> **Stated task**: In the forum thread, at what amount of play at the edge of the clutch disk would the writer start seriously shopping for a used known-good transmission?

> **Given passage**:
+++++

1%er 12-28-2012 04:32 AM

Quote:

Originally Posted by signit98 (Post 7174782)
The difference being that I am informing people of upcoming, interesting activities...

You going surfing is interesting? Very interesting to whom? Your ego.SmileWavy At the end of the day it's all about you, isn't it Signit 98. You snipe even the most innocent of posts. Didn't you get enough attention from your teachers in school. Do me a favor and add 1%er to you ignore list. But, you can't do that because then you wouldn't be able to get you groupies to pay attention to you. Happy New Year a$$ whole.

dasbus 12-30-2012 01:30 PM

Quote:

Originally Posted by JimMoore (Post 7173121)
Hi Doug,

Pull in the clutch lever and tie it off. Then, looking through the starter hole, find the edge of the clutch disk. Using a small tool of some sort rotate the clutch disk back and forth as you look into the slot at the splines. The splines and disk should move in unison. If the disk can move on the splines you have trouble.

If you have a problem you can measure the play at the edge of the disk. Once it gets to a quarter inch I'd be seriously shopping for a used known-good transmission.

+++++

[Dataset excerpt]
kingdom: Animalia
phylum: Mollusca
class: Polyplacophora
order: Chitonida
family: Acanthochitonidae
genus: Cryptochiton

+++++

> **Reply to the exercise**: A quarter inch.